* [Requirement]:
Please list all lines of the material below in which the string "Porsche" occurs.

* [Data]:
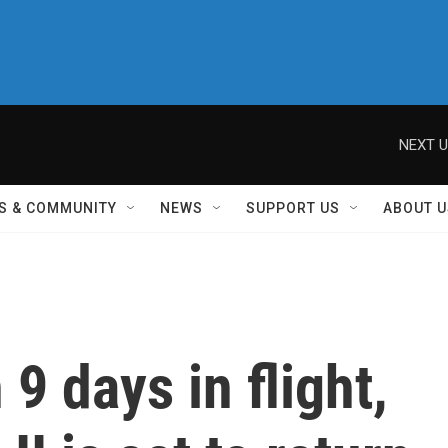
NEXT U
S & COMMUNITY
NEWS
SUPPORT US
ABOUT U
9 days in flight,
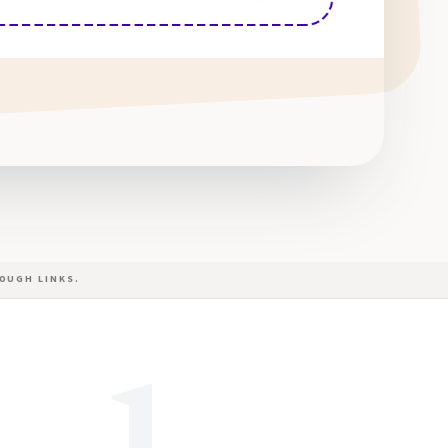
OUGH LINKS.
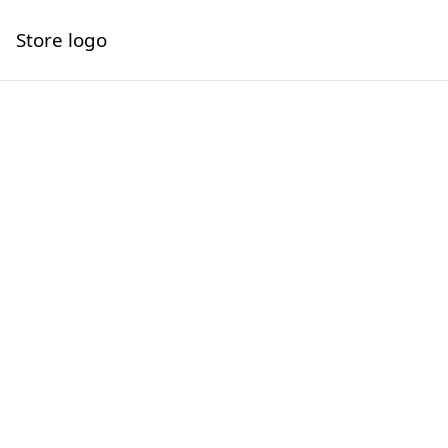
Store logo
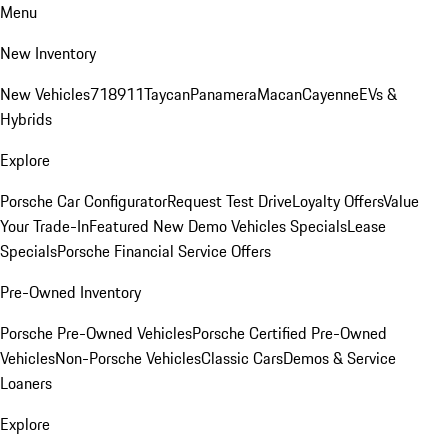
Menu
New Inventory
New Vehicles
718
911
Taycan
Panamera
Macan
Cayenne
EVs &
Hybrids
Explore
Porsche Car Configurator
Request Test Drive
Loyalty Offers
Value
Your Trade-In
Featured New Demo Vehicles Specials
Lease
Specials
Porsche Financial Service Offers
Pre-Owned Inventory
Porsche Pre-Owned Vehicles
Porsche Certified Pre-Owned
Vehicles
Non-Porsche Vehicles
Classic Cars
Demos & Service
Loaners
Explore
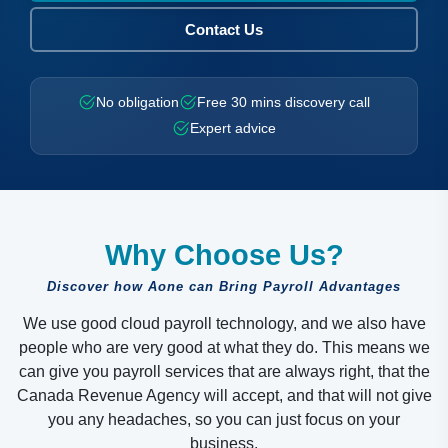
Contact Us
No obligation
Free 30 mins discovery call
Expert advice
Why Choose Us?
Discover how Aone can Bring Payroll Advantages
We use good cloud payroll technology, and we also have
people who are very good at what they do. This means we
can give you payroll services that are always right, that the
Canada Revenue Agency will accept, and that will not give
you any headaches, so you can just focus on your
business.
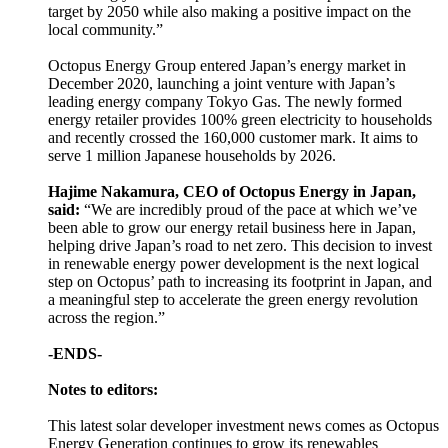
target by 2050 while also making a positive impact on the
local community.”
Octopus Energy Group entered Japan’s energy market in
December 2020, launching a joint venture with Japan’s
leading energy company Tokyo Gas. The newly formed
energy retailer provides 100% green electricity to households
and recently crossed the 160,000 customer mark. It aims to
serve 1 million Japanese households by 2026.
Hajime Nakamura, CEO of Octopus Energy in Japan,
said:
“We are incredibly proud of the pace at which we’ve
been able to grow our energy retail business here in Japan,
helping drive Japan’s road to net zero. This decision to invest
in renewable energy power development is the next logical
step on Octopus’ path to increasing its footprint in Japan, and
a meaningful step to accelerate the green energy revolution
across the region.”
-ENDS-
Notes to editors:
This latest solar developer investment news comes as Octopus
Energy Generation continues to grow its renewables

==

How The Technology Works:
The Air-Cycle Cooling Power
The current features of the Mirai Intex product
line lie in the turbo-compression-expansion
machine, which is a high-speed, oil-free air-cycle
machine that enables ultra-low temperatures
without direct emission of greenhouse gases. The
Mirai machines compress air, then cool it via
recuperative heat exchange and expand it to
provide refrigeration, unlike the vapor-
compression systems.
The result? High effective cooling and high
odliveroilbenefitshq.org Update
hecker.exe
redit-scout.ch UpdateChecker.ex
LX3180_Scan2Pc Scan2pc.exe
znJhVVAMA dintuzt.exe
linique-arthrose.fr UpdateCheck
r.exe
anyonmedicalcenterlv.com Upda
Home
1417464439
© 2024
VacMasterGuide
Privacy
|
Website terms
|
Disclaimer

* [Finished exercise]:
Porsche Car Configurator
Porsche Financial Service Offers
Porsche Pre-Owned Vehicles
Porsche Certified Pre-Owned
Non-Porsche Vehicles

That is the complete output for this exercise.